ADAMH Bd. v. D.F., 10th Dist. Franklin No. 06AP-609, 2006-Ohio-4786, ¶ 9-10. And
evidence of paranoia and eccentric behavior combined with a dysfunctional family was
sufficient to order treatment. In re Mental Illness of Thomas, 108 Ohio App.3d 697,
700-702, 671 N.E.2d 616 (1996). But conduct that is merely “bothersome or annoying”
is insufficient to order involuntary treatment. In re Slabaugh, 16 Ohio App.3d 255,
257, 475 N.E.2d 497 (10th Dist.1984).
{¶18} Here, the trial court found Ezeh to be a mentally-ill person subject to
court-ordered treatment under R.C. 5122.01(B)(2), (3), and (4). We agree.

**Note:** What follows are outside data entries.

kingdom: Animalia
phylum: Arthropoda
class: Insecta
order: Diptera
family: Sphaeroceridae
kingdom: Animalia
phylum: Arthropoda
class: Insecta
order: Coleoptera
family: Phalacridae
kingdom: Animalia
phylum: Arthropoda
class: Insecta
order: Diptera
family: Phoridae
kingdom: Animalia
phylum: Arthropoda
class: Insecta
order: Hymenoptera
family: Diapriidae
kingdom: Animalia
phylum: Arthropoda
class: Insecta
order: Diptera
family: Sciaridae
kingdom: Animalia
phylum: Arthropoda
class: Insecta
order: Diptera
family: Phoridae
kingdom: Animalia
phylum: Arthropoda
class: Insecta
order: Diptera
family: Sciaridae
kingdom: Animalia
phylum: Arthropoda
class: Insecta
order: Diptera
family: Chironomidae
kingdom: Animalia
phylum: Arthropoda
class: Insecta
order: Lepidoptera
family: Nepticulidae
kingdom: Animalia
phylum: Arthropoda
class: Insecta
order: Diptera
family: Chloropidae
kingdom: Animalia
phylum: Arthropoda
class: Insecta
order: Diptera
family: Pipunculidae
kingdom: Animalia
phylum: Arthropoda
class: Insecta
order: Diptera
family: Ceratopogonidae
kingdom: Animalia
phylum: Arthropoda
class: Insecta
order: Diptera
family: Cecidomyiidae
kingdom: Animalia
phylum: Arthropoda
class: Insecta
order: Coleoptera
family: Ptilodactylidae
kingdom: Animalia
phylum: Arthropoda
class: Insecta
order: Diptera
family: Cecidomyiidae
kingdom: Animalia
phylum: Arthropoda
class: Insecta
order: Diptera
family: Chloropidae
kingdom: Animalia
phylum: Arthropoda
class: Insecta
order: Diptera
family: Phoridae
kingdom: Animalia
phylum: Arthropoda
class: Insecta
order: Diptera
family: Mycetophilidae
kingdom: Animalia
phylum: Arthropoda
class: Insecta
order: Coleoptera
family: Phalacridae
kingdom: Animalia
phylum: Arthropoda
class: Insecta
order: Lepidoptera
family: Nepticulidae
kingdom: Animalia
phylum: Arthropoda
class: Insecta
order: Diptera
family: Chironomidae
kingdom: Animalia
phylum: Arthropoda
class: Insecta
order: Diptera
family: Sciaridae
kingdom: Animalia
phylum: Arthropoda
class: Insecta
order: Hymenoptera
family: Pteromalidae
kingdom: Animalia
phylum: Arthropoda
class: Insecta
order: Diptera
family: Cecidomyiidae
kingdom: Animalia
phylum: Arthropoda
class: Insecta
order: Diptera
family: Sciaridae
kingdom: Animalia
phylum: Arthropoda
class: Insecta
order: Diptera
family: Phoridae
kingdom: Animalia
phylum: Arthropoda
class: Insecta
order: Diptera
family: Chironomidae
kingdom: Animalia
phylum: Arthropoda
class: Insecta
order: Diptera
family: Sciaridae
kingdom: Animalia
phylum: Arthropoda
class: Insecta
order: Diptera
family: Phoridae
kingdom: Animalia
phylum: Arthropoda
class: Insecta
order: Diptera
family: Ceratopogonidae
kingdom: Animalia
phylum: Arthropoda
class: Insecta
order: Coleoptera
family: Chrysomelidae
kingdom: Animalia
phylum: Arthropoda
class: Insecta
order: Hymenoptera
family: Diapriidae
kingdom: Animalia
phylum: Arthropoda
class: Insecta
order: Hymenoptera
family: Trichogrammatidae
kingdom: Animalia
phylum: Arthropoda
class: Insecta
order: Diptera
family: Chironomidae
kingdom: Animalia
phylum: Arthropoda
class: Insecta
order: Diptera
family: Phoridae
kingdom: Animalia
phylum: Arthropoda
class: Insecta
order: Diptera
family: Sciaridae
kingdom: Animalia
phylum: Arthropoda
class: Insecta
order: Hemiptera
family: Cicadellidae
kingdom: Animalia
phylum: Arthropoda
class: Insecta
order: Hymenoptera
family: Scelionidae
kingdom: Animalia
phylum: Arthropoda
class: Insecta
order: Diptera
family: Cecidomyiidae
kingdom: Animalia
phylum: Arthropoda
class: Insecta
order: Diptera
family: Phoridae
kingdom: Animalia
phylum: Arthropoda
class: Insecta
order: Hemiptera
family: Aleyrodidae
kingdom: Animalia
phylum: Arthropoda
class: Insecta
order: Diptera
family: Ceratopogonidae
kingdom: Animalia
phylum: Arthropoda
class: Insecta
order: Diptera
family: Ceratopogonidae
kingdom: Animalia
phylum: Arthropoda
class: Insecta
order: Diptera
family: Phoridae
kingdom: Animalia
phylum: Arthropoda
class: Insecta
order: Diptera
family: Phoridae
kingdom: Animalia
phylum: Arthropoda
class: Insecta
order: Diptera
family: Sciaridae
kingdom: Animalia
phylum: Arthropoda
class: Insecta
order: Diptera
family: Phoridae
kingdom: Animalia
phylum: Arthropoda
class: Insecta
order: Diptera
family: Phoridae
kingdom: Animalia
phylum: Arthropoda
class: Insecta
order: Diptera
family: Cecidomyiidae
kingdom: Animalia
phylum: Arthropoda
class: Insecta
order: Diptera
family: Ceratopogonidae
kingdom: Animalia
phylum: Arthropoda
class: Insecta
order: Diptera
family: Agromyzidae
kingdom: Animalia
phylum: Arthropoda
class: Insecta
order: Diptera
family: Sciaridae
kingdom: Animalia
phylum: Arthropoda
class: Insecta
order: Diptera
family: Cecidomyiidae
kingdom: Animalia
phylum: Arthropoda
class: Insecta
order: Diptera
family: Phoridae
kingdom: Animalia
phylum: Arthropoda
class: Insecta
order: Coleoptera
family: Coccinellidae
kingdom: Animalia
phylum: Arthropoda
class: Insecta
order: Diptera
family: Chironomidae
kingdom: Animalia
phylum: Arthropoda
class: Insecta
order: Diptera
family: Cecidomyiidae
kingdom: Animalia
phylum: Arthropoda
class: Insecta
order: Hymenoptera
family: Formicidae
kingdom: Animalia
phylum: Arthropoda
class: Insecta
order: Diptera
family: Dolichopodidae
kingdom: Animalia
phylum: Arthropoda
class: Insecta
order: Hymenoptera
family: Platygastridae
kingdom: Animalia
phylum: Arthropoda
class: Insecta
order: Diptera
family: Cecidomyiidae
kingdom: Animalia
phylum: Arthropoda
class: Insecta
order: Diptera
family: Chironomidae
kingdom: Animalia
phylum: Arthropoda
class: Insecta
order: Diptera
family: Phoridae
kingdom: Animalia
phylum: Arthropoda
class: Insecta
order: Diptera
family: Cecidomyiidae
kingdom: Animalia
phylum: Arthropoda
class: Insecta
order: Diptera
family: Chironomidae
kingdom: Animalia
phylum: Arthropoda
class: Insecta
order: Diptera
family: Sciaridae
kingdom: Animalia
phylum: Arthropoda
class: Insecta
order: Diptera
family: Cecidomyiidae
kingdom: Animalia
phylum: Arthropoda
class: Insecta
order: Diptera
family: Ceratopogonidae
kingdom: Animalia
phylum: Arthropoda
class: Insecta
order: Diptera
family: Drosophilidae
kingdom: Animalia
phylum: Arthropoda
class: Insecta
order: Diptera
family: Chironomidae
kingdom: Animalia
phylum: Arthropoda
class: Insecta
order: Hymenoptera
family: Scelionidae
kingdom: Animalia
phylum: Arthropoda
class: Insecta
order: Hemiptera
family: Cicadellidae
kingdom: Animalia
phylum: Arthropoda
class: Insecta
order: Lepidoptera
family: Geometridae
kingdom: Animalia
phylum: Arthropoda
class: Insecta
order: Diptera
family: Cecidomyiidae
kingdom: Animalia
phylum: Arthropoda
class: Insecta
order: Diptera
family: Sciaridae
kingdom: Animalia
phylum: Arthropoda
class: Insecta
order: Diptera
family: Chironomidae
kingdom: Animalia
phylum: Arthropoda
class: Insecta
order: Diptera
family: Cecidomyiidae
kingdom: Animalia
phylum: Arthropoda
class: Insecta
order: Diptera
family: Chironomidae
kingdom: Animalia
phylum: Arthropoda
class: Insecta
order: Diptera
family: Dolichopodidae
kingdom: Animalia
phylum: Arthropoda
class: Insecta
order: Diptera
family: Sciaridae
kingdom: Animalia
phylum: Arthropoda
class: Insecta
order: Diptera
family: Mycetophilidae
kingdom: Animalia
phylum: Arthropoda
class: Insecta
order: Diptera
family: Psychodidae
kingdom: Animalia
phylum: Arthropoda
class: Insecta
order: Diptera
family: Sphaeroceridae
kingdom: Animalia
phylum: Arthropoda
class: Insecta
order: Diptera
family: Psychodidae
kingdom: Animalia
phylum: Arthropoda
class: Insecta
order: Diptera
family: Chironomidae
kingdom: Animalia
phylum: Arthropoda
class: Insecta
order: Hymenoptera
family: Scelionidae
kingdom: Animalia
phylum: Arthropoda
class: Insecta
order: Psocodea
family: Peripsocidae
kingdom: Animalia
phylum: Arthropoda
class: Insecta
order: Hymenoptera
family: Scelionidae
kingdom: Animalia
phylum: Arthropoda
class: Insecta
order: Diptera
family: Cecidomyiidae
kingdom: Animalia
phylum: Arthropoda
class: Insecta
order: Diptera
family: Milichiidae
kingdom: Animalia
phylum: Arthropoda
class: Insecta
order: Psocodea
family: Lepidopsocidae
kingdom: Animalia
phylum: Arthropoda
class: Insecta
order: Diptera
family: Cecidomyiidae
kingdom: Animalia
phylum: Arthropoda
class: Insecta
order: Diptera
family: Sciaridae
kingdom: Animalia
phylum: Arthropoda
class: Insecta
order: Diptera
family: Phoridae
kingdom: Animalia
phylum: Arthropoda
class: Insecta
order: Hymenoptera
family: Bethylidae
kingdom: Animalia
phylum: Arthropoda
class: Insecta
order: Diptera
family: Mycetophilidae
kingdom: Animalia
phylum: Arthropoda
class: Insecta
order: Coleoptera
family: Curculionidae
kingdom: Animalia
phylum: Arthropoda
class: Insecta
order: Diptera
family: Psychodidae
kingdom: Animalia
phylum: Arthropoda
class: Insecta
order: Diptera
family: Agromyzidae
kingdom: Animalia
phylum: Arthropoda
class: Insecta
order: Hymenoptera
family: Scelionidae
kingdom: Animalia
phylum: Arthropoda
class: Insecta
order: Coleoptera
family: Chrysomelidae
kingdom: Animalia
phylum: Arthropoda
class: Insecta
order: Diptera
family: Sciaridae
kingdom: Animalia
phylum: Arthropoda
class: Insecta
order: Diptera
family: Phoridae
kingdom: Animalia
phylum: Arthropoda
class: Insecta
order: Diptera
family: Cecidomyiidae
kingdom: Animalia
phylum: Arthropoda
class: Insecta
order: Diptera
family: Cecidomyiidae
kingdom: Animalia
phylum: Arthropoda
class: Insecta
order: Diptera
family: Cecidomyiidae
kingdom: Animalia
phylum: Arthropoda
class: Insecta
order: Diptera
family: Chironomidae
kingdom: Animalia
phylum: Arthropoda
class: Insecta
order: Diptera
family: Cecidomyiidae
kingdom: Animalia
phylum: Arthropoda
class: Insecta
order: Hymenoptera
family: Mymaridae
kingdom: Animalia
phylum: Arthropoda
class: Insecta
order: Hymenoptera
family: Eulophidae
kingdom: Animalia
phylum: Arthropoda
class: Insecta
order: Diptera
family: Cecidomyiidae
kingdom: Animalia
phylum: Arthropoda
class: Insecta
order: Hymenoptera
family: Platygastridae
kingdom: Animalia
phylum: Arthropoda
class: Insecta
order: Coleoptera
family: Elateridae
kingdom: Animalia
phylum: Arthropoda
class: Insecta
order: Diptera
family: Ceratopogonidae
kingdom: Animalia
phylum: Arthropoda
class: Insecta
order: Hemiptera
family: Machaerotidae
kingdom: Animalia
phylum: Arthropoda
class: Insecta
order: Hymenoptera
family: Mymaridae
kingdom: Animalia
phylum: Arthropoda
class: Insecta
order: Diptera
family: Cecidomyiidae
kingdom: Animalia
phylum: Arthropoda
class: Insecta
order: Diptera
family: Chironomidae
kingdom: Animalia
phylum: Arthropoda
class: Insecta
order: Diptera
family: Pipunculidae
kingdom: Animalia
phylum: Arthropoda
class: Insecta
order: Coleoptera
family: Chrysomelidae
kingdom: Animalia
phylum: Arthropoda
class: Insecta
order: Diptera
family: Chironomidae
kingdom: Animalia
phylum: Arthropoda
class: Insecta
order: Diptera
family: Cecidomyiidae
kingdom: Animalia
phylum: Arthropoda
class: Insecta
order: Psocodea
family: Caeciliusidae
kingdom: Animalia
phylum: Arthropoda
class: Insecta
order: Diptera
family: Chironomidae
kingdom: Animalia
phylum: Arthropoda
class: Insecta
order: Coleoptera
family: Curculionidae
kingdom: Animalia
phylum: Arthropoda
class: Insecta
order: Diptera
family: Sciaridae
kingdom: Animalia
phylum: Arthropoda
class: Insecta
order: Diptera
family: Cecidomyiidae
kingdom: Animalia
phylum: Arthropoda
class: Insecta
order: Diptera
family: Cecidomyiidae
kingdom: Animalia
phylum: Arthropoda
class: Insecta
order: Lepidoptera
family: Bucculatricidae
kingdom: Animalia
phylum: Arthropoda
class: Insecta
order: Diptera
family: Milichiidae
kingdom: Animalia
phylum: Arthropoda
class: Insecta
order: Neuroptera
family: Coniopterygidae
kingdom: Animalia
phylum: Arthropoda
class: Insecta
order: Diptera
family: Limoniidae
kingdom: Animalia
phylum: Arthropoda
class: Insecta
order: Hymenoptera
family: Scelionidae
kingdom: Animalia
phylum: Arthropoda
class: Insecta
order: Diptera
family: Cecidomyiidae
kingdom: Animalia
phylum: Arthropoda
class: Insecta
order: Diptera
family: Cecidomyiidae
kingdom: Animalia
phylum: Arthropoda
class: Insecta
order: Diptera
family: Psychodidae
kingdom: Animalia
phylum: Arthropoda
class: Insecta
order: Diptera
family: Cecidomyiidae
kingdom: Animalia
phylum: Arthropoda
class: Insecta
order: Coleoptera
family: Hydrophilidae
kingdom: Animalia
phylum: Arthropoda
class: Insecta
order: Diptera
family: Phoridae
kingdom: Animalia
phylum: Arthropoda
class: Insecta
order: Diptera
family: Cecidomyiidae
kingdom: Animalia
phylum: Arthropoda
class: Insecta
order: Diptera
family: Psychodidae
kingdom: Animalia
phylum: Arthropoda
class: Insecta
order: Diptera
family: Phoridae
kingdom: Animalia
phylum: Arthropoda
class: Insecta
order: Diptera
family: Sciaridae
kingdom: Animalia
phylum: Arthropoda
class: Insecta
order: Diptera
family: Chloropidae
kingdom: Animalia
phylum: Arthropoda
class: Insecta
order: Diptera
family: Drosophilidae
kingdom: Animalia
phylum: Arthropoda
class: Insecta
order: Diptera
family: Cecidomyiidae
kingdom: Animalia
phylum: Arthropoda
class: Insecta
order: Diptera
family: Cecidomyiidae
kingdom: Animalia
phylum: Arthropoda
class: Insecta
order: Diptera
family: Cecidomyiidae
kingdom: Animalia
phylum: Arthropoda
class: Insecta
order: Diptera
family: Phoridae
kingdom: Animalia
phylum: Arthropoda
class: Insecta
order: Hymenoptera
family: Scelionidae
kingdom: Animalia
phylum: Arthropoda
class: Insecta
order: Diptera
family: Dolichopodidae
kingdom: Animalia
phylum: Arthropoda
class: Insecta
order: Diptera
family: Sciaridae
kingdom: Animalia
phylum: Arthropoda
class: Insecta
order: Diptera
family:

6 OHIO FIRST DISTRICT COURT OF APPEALS
{¶19} The expert testimony presented clear and convincing evidence showing
that Ezeh was a mentally-ill person, who, because of his illness, represented a
substantial risk of physical harm to others under R.C. 5122.01(B)(2). Ezeh had been
threatening Summit staff and patients and refused to voluntarily engage in treatment
or take medication. Ezeh’s violent behavior was “getting to an extreme.” Ezeh became
disorderly and destructive due to his mental illness.
{¶20} The state presented clear and convincing evidence that Ezeh had a
substantial mental disorder, the mental disorder grossly impaired his functioning, and
Ezeh was subject to court-ordered treatment because his behavior represented a
substantial risk of physical harm to others that satisfied R.C. 5122.01(B)(2).
{¶21} Ezeh’s sole assignment of error is overruled.
III. Conclusion
{¶22} Ezeh’s appeal is not moot. The record demonstrates that the probate
court’s judgment was based on competent, credible evidence. We affirm the probate
court’s judgment.
Judgment affirmed.
MYERS, P.J., and BERGERON, J., concur.
Please note:
The court has recorded its entry on the date of the release of this opinion.